Este é o caso, devendo ser parcialmente provido o recurso especial a fim de que o critério adotado pelo TJ mineiro (de continuidade delitiva específica) seja substituído pelo critério da continuidade delitiva simples prevista no art. 71, caput, do Código Penal. Além disso, a conclusão ora externada não demanda revolvimento fático-probatório, visto que - reitera-se - os fatos restaram descritos e confirmados pelo acórdão recorrido.

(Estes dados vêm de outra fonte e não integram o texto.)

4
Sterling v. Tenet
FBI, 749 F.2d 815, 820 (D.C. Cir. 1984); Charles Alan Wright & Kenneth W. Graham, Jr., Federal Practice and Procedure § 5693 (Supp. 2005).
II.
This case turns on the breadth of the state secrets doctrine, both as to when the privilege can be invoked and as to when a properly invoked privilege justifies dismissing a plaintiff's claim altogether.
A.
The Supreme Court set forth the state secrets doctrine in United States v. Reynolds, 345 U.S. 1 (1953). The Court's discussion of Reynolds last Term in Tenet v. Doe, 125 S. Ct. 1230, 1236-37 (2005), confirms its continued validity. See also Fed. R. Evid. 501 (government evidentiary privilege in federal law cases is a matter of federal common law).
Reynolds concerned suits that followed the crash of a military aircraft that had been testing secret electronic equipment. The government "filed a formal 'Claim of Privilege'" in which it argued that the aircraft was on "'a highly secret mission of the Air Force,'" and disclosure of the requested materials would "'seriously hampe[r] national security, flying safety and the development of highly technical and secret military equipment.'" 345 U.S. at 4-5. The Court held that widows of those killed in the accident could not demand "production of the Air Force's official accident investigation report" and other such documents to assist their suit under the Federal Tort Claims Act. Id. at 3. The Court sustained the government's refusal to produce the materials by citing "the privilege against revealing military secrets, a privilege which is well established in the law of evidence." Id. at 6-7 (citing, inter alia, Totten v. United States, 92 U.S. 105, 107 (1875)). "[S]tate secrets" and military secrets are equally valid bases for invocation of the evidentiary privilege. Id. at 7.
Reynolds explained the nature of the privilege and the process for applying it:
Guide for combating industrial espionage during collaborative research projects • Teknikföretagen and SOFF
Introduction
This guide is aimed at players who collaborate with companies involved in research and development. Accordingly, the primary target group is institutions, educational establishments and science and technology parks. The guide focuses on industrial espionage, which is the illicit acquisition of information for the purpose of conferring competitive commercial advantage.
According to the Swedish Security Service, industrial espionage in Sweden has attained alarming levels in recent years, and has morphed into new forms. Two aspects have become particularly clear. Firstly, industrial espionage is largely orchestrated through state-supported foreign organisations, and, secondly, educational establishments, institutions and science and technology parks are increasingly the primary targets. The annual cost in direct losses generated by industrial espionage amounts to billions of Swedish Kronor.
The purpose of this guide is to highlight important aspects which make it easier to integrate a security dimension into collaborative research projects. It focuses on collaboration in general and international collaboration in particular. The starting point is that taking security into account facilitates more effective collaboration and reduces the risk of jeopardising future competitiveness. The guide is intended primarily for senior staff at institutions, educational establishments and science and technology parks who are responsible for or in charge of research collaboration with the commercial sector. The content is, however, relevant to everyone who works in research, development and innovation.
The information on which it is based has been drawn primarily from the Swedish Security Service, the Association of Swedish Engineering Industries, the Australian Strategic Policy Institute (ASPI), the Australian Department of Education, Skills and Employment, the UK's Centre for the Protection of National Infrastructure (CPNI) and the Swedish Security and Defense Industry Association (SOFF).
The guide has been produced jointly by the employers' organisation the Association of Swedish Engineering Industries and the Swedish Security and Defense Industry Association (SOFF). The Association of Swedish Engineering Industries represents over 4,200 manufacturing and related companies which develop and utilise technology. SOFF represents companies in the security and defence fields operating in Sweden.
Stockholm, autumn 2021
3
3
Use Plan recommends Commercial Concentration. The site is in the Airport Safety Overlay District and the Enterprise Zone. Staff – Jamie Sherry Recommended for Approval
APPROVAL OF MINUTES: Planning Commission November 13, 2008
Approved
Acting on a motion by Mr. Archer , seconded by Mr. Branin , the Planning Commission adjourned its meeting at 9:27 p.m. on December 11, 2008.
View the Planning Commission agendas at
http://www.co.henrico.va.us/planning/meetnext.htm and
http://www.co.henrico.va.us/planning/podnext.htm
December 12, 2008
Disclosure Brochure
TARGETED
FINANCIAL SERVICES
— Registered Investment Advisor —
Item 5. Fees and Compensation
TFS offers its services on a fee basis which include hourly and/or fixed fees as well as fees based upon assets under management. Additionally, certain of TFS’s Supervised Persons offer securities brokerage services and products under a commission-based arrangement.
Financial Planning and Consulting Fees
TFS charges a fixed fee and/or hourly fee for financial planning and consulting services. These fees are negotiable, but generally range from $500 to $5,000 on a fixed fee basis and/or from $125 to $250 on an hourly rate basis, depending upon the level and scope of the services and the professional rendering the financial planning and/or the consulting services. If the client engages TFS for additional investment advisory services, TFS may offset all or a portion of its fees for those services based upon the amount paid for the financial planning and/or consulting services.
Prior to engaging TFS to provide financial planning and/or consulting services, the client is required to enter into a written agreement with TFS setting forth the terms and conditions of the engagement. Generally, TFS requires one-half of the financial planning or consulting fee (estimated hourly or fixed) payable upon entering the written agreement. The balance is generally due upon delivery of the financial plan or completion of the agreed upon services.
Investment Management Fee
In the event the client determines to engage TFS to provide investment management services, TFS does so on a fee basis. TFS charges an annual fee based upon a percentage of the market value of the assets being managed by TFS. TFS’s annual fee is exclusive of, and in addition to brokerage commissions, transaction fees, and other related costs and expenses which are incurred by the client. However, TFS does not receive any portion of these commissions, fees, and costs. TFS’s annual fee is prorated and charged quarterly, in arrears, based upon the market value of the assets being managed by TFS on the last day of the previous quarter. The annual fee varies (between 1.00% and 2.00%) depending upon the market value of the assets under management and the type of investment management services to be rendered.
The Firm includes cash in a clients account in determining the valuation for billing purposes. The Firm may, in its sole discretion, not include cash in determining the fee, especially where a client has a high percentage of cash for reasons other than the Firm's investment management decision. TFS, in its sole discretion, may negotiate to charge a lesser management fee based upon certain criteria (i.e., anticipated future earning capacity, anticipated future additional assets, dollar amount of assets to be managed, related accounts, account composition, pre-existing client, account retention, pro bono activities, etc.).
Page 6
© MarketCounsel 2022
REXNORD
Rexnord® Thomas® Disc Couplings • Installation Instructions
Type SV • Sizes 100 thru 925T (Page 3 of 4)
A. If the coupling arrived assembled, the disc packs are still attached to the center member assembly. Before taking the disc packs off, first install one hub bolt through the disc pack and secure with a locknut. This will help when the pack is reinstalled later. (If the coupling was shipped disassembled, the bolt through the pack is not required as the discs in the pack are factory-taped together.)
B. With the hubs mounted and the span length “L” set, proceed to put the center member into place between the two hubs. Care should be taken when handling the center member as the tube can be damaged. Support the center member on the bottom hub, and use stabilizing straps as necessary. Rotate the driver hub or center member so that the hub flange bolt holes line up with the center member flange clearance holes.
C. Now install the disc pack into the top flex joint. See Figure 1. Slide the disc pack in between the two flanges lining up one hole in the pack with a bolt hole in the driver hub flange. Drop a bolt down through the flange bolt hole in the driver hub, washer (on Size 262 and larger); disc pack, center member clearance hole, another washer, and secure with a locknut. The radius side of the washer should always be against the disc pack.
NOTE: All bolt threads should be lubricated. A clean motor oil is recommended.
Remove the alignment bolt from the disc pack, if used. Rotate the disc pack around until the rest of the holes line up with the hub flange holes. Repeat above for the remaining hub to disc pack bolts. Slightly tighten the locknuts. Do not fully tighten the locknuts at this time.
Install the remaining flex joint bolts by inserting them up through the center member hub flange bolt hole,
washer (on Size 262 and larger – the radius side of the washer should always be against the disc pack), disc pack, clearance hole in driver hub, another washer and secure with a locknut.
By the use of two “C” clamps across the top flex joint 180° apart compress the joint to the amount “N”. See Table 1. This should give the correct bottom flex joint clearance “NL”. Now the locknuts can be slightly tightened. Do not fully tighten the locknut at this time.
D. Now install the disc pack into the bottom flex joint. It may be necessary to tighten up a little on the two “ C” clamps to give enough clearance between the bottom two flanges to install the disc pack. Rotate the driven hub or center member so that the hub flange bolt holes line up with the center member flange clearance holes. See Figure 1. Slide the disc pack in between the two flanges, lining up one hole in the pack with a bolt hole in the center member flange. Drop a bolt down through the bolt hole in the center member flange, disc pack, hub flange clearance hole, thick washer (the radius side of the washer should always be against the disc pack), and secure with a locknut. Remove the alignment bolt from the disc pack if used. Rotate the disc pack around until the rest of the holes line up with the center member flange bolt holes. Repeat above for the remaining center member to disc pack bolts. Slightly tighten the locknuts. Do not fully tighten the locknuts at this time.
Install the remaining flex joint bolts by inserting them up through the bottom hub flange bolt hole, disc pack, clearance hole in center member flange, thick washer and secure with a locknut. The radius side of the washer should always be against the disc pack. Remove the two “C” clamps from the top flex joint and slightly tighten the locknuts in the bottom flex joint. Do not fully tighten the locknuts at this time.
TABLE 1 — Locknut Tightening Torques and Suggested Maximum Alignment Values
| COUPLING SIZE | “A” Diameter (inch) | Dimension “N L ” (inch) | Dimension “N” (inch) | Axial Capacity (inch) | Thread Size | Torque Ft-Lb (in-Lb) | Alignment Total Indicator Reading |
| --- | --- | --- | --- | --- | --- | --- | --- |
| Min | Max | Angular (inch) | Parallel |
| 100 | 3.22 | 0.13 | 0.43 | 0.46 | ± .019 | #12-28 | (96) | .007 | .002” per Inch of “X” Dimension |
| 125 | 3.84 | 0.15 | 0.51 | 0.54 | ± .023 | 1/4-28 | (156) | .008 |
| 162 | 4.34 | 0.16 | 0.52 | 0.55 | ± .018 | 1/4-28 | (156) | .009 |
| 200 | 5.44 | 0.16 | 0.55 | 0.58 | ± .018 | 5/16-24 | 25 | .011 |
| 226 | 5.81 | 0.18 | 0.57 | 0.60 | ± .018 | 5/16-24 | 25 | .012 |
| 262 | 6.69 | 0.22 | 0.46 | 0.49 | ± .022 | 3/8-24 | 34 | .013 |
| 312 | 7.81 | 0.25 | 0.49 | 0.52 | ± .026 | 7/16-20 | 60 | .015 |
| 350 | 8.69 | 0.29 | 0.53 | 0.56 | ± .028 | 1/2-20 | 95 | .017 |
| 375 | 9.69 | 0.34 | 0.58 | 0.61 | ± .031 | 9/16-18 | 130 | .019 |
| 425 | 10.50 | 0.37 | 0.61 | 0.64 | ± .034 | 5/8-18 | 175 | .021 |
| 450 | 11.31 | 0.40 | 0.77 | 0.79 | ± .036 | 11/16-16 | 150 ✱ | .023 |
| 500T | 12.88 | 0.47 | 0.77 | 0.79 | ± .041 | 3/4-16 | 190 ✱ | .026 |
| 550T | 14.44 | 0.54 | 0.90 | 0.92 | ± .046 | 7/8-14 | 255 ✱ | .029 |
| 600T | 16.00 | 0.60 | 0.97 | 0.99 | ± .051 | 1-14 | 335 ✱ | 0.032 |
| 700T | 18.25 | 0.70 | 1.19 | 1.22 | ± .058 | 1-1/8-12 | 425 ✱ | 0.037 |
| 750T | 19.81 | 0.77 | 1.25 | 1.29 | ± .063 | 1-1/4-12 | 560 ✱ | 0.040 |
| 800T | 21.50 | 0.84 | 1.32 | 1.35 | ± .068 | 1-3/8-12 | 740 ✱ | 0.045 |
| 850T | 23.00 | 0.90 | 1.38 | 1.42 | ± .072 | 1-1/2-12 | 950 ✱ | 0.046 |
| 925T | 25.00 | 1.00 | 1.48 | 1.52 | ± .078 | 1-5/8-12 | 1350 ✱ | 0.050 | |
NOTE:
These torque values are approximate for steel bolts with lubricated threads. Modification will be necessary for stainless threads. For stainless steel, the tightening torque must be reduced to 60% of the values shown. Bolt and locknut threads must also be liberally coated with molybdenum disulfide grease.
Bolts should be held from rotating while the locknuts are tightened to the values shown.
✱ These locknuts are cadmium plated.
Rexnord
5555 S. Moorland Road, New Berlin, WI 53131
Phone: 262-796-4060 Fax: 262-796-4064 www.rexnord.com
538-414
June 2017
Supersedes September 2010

Portanto, os autos devem ser devolvidos ao TJ, a fim de que retome o julgamento do recurso de apelação defensivo, agora adotando na terceira fase da dosimetria o critério de continuidade delitiva simples (art. 71, caput, do Código Penal), devendo ser observada a impossibilidade de reformatio in pejus na adoção da fração de aumento da reprimenda.
Ante o exposto, conheço do agravo para conhecer parcialmente do recurso especial e, nessa extensão, com fundamento na Súmula n. 568 do STJ, dou-lhe parcial provimento, determinando o retorno dos autos ao Tribunal de origem, a fim de que esse prossiga no julgamento do recurso de apelação defensivo, adotando na terceira fase da dosimetria o critério de continuidade delitiva simples (art. 71, caput, do Código Penal).